Kurdis obedeceu mais uma vez, e um grande estalo fez com que uma viga de madeira caísse atingindo Tannis nos ombros. A madeira lascada rapou no braço de Kurdis, tirando sangue.

Yargen Tannis estava gravemente ferido. Kurdis usou um feitiço para tirar o peso da viga e a tirou de cima do comerciante.

— Cof, cof, cof... Me... me tir... — Yargen mal conseguia falar e cuspiu uma bola de sangue.

Kurdis fez um feitiço de aliviar peso sobre o corpo de Yaren e teve que largar o cajado para arrastá-lo para fora dali.

Maldito Jargen! Eu preciso tirá-lo daqui.

No alto, as pessoas gritavam e o teto estalava. Poderia desabar a qualquer momento.

— Ran, ran... — Kurdis limpou a garganta, irritada pela fumaça. — Onde Djista está, seu desgraçado?

— Me tire daqui, cof. cof, cof!

— Fale onde ela está!

Yargen cuspiu outra bola de sangue e em seguida desmaiou.

Maldito!

Kurdis seguiu arrastando o corpo de Yargen pela passagem até chegar na câmara que dava acesso aos esgotos. Caiu de joelhos no chão e levou as mãos à garganta. Tossiu forte muitas vezes e vomitou.

A fumaça e um pouco de luz do incêndio chegava até ali, mas corria perto do teto. Kurdis estapeou Jargen, mas o homem não respondia. Seu corpo estava mole e o sangue continuava a escorrer de sua boca.

— Acorde! Acorde seu desgraçado! Me diga onde ela está! Onde ela está?

Não é possível! Depois de tudo isso! Ela vai morrer! Vai morrer por minha culpa!

— Maldito seja, Jargen Tannis! — Kurdis gritou chutando seu corpo morto no chão.

— Maldito!

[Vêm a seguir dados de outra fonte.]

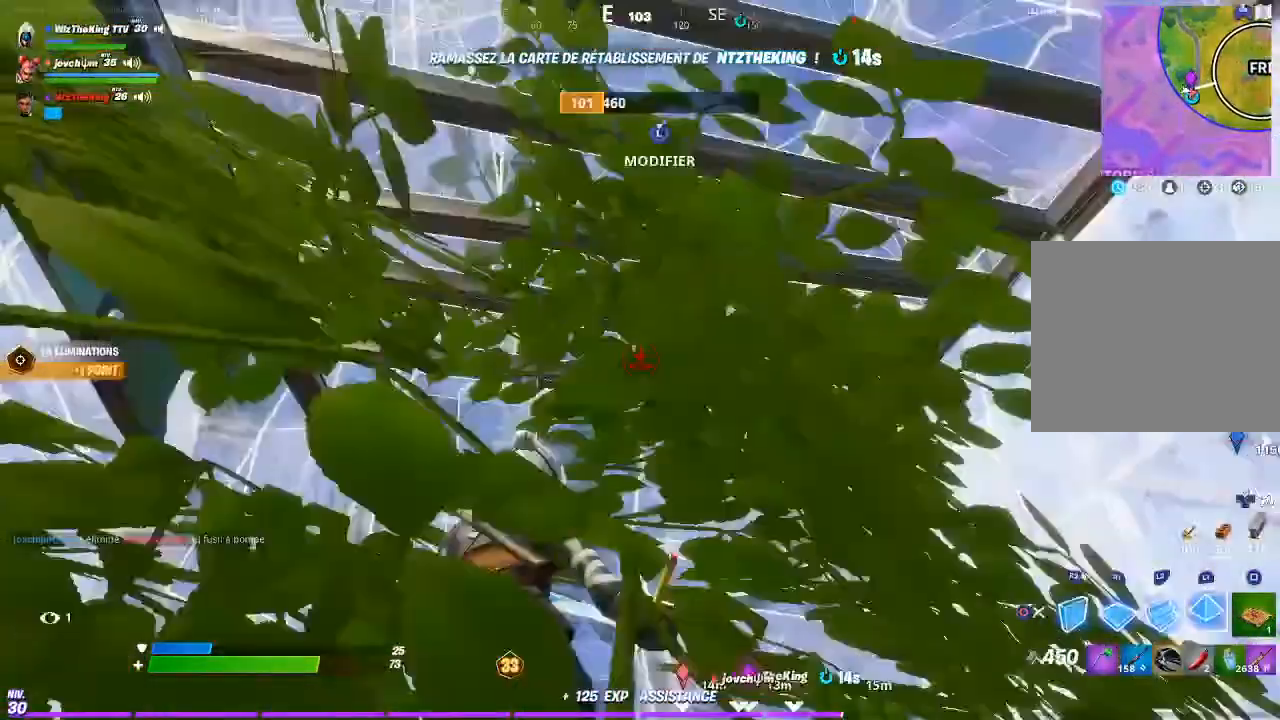
Gameplay with a controller (PlayStation layout); each line is a JSON object with the inputs held at the frame after it. "events" lists button and stick changes between this image and that frame as [ms after this image, input, new state], when the widget could be followed in between.
{"buttons": [], "left_stick": "center", "right_stick": "down", "events": [[17, "CIRCLE", "down"], [17, "left_stick", "up-right"], [17, "right_stick", "center"], [50, "L1", "up"], [84, "CIRCLE", "up"], [84, "R3", "down"], [117, "left_stick", "right"], [184, "R3", "up"], [184, "right_stick", "down-left"], [284, "R1", "down"], [284, "R2", "down"], [284, "left_stick", "center"], [317, "R1", "up"], [317, "right_stick", "center"], [384, "R2", "up"], [417, "right_stick", "down"]]}
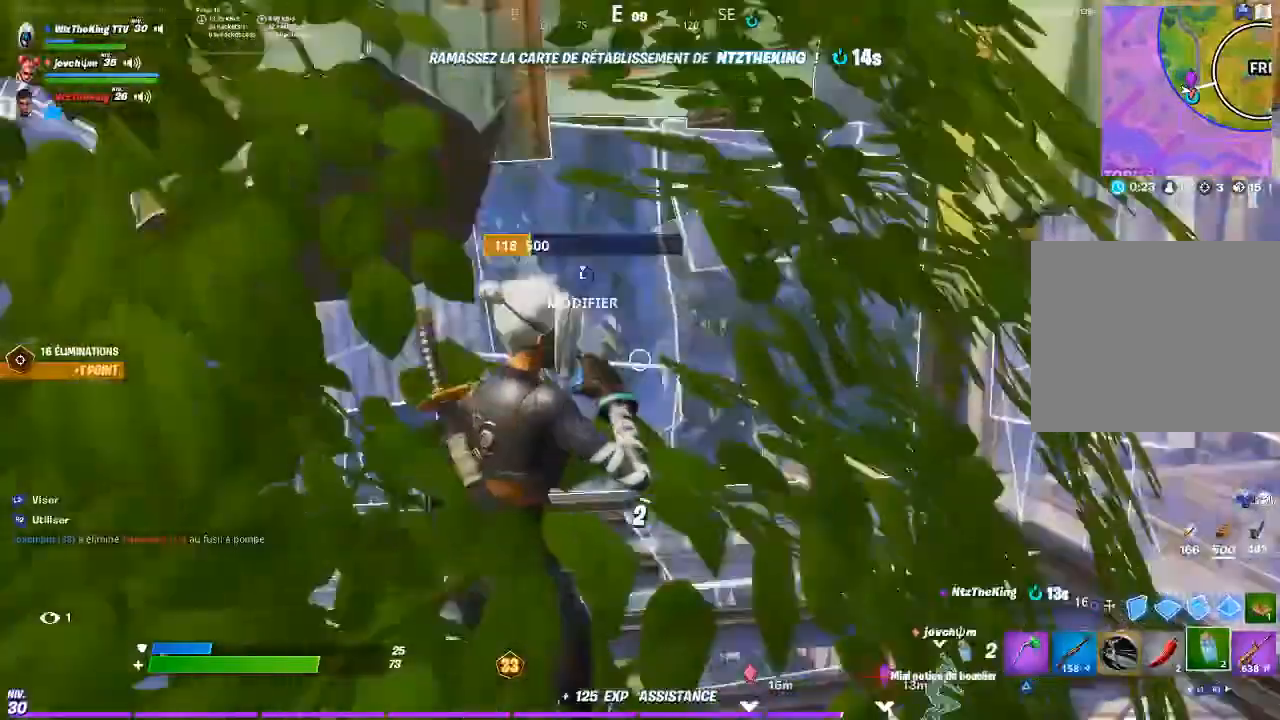
{"buttons": [], "left_stick": "center", "right_stick": "up-right", "events": [[83, "right_stick", "center"], [317, "right_stick", "right"], [450, "right_stick", "up-right"]]}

Maldito! Maldito!

Cansado, ele caiu sentado, sem saber o que fazer.

Eu não vou achá-la. Ela será morta! Por minha culpa! Minha culpa! Minha vida não tem valor. Tudo o que faço é causar destruição e sofrimento. Não tem mais jeito. Eu vou acabar com isso! Eu já devia ter feito isso há muito tempo. Sim... Chega. É a única solução. Tirar minha própria vida é a conclusão lógica.

Kurdis se levantou e cambaleou em direção à galeria dos esgotos. Tudo fedia, ele não podia enxergar nada ali. Foi envolto pela escuridão e ares fétidos. Sua esperança morta. Foi quando escutou um sussurro ao pé de seu ouvido.

"Eu sei onde ela está!"

Kurdis saltou! O coração disparado. Seus olhos arregalados na escuridão não viam nada.

— Quem está aí?

"Venha! Por aqui. Eu sei onde ela está! Ainda há tempo para salvá-la."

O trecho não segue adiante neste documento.